Given this backdrop, is it the case then that software testing methods are simply inadequate? I would argue that this is not the case. In fact, software testing research has been a robust area of inquiry for over 50 years. In 2014, Orso and Rothermel wrote about the substantial progress in developing software testing methods in the 15 years prior to their paper (Orso and Rothermel, 2014). The 15-year period prior to 2000 was also a period of dramatic development in software testing methods. Glenford Myers (Myers, 1978) and Boris Beizer (Beizer, 1984), two iconic figures in the software testing community, did their pioneering work in the ’70s and ’80s. Sadly, the primary issue is one of adoption, not adequacy of testing methods. The software development community has been slow to adopt rigorous software testing methods over the years, despite the available empirical evidence of their utility (Kuhn et. al., 2015, Morgan, 2018). This situation has been exacerbated by two software development realities. Software testing efforts are notoriously underfunded and underresourced. In addition, the velocity and complexity of software development efforts have grown dramatically in recent years
Software systems are now more pervasive than ever and play an increasingly important role in our lives. The critical importance of robust software testing methods is evident and is an aspect of software development that all software development practitioners need to be more aware of. To address this need, we have undertaken this series of blog posts. This post is the second of that series, and there are more to come.
Works cited
Beizer, Boris. Software system testing and quality assurance. Van Nostrand Reinhold Co., 1984.

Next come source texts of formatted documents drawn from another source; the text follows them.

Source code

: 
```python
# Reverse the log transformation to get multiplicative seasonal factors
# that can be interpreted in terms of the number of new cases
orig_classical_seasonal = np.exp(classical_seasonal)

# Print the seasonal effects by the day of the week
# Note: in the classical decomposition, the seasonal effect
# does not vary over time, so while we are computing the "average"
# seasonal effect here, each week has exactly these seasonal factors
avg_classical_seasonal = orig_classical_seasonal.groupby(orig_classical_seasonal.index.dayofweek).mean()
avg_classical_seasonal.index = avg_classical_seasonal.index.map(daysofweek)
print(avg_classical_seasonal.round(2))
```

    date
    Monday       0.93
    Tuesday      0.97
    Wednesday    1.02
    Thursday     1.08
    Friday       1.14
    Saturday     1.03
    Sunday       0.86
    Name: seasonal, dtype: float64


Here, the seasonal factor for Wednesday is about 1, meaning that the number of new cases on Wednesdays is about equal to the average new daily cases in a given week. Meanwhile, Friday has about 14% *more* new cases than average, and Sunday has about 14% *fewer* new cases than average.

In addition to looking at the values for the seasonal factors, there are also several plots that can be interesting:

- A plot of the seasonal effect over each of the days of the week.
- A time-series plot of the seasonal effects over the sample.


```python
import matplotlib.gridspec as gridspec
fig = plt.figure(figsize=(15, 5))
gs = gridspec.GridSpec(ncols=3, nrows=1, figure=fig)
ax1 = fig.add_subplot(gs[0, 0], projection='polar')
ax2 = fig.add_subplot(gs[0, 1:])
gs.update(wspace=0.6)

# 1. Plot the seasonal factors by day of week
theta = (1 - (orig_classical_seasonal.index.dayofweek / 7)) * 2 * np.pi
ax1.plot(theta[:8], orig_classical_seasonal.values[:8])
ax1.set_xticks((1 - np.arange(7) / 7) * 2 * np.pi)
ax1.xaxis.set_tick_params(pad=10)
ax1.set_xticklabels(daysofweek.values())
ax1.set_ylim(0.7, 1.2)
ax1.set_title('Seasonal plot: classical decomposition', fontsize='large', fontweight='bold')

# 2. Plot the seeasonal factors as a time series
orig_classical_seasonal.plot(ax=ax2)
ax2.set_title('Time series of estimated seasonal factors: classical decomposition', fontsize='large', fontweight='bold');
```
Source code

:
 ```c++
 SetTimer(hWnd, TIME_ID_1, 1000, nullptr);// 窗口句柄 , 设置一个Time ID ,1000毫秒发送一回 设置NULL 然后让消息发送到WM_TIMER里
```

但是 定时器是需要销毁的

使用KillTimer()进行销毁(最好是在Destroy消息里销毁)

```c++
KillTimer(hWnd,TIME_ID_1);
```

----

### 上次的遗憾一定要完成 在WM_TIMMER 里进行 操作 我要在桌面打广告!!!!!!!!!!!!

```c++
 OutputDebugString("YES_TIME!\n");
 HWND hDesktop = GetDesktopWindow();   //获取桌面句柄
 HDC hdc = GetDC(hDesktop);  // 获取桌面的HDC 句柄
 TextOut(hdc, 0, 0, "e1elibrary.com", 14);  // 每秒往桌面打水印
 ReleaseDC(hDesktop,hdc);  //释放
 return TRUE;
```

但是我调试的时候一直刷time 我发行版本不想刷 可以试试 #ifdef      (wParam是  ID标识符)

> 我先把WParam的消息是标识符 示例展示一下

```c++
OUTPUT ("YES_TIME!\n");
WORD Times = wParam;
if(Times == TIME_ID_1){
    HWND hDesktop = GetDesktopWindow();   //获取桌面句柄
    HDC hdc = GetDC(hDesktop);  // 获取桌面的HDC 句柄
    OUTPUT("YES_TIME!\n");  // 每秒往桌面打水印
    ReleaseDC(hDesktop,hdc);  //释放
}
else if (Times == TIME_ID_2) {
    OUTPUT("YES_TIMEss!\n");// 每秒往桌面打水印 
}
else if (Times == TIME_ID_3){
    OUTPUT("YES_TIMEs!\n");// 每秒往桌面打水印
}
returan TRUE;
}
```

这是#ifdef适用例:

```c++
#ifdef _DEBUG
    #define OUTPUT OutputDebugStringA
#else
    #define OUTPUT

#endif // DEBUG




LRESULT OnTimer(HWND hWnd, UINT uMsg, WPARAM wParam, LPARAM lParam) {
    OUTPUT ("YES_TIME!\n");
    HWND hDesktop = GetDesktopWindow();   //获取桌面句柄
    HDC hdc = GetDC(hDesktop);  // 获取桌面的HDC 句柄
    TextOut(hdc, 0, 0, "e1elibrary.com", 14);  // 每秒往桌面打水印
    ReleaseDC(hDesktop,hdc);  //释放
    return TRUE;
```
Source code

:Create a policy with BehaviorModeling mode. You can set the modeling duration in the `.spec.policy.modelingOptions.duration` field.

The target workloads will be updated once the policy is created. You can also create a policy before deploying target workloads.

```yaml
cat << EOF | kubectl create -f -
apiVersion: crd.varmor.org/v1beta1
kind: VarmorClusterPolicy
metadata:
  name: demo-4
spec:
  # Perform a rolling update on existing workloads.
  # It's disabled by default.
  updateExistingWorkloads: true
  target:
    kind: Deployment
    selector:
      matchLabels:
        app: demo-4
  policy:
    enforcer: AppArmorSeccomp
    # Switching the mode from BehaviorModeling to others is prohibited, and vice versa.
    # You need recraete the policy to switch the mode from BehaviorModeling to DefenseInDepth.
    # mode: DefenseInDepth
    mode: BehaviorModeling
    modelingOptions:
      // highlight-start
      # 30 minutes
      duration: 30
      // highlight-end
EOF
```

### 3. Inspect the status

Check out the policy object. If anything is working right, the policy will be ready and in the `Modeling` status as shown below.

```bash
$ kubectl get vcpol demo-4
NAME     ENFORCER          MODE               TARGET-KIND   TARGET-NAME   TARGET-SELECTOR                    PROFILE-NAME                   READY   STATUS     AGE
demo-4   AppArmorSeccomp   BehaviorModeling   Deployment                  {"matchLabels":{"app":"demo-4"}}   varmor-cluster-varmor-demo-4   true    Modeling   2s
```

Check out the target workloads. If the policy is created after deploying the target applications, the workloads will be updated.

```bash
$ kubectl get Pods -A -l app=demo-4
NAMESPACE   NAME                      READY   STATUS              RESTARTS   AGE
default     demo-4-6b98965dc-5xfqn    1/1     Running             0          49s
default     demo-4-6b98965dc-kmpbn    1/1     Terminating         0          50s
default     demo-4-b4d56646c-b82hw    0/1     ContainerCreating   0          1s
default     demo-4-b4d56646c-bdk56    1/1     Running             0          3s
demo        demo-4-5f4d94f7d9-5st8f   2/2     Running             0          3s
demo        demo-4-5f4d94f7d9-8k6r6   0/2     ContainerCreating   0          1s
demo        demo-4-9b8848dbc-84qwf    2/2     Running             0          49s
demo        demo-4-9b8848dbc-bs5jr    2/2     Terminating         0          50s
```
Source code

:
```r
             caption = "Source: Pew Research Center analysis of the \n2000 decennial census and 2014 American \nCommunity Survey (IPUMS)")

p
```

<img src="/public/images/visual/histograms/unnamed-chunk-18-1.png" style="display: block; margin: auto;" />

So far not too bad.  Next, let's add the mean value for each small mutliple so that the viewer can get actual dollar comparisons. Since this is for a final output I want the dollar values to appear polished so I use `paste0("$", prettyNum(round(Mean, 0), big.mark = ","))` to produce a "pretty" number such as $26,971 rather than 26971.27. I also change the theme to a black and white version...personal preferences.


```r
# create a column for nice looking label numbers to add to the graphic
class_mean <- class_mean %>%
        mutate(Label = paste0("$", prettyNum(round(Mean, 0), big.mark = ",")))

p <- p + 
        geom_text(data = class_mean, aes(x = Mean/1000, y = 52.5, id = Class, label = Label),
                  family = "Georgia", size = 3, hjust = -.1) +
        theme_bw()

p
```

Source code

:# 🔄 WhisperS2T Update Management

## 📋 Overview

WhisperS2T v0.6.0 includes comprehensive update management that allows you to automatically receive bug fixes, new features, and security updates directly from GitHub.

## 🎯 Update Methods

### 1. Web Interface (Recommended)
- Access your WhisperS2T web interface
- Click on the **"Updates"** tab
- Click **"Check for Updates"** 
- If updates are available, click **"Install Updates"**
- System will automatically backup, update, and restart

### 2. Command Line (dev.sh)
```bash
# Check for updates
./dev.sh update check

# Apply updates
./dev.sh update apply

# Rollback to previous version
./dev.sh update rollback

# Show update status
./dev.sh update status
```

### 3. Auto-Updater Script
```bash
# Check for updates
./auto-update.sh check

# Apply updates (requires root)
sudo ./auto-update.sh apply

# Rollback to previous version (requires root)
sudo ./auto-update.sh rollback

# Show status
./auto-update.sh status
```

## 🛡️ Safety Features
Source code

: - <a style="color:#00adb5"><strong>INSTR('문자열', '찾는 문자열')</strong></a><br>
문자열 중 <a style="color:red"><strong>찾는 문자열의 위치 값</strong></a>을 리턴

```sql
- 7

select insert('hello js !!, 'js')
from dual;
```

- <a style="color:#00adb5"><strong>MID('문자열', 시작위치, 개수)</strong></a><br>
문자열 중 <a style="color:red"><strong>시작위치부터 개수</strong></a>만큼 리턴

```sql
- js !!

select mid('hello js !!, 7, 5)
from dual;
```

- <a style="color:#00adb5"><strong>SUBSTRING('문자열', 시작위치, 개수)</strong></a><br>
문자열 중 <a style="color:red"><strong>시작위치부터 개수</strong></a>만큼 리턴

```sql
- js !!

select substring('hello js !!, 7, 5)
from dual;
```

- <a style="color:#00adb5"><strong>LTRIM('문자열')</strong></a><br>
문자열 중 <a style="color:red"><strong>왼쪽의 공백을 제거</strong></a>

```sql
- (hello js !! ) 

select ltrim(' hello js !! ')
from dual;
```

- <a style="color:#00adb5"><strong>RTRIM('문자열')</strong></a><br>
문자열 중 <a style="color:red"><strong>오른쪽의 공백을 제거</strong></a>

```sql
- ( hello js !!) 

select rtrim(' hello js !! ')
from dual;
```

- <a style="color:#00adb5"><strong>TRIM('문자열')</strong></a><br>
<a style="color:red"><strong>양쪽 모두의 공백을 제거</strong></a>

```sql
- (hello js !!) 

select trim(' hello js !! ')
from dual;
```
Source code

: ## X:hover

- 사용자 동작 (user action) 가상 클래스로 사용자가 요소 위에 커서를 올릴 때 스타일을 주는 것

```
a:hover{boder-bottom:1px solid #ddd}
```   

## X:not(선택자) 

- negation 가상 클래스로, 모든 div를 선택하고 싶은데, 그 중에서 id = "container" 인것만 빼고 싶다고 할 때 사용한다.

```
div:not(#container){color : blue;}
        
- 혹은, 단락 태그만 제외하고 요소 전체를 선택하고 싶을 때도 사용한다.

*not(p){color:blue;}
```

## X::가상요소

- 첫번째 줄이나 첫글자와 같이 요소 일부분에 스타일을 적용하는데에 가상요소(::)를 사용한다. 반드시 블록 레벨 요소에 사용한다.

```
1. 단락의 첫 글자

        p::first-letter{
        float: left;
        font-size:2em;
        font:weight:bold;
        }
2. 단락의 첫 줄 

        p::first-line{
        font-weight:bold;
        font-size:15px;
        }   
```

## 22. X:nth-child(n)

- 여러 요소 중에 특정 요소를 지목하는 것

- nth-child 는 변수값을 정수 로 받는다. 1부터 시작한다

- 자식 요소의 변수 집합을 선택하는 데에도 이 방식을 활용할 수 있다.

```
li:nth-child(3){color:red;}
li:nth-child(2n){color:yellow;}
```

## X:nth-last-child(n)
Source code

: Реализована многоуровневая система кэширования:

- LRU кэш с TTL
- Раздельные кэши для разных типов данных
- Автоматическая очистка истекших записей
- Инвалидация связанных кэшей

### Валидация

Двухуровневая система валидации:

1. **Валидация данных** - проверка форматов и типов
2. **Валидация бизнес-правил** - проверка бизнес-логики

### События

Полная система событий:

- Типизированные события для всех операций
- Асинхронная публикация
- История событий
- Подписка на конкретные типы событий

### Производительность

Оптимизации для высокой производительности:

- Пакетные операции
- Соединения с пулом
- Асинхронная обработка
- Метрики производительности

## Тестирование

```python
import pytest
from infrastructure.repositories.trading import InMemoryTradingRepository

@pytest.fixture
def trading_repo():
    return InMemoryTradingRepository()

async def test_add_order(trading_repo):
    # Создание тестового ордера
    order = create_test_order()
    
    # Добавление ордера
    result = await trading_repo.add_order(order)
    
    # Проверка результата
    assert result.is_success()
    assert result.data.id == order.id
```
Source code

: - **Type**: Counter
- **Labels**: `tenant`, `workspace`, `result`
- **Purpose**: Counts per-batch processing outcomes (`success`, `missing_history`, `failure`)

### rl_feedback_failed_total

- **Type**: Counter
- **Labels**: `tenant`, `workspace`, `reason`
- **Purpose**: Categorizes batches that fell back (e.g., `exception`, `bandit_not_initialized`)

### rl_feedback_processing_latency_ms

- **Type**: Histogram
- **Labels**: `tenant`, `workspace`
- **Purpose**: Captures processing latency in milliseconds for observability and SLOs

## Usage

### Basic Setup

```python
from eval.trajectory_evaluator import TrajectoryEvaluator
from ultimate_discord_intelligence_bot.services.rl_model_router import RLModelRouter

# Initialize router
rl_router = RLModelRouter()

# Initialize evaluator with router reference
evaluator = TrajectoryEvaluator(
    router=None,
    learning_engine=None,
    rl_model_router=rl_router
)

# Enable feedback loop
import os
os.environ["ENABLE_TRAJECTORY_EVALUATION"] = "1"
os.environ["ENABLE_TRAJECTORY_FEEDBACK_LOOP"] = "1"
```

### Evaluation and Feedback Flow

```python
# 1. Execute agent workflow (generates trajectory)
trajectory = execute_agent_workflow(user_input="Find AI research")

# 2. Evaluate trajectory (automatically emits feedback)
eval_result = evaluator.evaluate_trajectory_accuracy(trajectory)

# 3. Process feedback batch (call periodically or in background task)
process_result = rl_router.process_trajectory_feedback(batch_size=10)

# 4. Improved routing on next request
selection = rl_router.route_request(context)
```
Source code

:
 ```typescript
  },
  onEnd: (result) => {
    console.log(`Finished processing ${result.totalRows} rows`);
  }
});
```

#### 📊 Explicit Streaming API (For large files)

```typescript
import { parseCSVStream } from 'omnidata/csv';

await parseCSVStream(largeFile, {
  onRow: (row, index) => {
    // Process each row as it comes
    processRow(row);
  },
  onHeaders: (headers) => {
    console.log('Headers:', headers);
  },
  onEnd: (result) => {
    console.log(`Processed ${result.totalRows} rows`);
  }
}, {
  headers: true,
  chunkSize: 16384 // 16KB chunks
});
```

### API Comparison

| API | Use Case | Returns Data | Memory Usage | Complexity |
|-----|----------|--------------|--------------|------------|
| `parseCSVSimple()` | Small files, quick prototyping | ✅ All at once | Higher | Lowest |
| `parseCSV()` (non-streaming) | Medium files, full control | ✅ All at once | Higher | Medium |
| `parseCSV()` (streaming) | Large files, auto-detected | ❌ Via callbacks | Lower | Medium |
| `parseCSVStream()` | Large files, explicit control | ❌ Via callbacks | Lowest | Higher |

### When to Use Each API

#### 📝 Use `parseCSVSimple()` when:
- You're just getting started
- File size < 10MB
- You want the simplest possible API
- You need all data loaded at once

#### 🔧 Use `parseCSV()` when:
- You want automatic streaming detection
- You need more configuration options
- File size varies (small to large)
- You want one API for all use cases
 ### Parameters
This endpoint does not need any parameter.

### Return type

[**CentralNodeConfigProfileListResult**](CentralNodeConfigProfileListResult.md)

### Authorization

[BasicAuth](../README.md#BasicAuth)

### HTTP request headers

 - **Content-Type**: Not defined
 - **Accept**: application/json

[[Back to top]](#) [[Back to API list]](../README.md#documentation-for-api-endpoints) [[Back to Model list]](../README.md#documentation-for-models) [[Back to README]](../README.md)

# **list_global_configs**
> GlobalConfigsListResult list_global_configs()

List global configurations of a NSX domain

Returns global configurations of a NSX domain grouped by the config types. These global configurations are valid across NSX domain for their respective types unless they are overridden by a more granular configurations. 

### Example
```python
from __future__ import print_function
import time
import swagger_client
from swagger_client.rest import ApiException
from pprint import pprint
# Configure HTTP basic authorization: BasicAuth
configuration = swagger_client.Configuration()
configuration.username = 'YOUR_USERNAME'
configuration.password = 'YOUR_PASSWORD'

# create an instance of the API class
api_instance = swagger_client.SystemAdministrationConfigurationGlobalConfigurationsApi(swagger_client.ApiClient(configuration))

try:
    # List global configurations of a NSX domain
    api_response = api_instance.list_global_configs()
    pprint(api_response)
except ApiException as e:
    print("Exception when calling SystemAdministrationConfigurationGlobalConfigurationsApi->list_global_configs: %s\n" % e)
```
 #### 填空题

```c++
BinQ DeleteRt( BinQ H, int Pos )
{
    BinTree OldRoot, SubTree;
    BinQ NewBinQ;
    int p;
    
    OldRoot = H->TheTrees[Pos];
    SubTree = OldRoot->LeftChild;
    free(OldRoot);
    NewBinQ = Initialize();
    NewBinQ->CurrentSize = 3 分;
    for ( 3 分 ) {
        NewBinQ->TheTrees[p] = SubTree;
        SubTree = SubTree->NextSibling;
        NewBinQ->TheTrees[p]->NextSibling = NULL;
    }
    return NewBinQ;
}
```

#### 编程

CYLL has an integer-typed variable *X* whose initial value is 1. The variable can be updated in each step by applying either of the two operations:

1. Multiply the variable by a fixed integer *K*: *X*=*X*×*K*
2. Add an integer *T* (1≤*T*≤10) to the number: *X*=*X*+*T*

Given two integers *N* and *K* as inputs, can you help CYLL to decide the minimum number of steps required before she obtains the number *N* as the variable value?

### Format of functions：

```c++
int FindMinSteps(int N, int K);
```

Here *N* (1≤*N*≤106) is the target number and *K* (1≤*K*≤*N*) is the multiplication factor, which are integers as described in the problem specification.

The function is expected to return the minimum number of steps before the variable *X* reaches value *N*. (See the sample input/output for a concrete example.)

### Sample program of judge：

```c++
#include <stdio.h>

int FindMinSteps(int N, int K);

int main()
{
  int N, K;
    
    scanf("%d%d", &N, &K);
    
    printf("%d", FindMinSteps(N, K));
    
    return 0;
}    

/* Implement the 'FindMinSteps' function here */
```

Boehm, Barry W. “Software engineering economics.” IEEE transactions on Software Engineering (1984): 4-21.
Kuhn, D. R., Bryce, R., Duan, F., Ghandehari, L. S., Lei, Y., & Kacker, R. N. (2015). “Combinatorial testing: Theory and practice.” Advances in computers, 99, 1-66.
Myers, Glenford J. “A controlled experiment in program testing and code walkthroughs/inspections.” Communications of the ACM 21.9 (1978): 760-768.
Morgan, J. (2018). “Combinatorial testing: an approach to systems and software testing based on covering arrays.” Analytic methods in systems and software testing, 131-158.
NIST Report. "The economic impacts of inadequate infrastructure for software testing.” National Institute of Standards and Technology Planning Report 02-3. May.2002.
Orso, A., and Rothermel, G. (2014) “Software testing: A research travelogue (2000–2014),” in Proceedings on the Future of Software Engineering, ACM, May 2014, pp. 117–132
Wong, W. Eric, Vidroha Debroy, and Andrew Restrepo. “The role of software in recent catastrophic accidents.” IEEE reliability society 2009 annual technology report 59.3 (2009).
Wong, W. Eric, Xuelin Li, and Philip A. Laplante. “Be more familiar with our enemies and pave the way forward: A review of the roles bugs played in software failures.” Journal of Systems and Software 133 (2017): 68-94.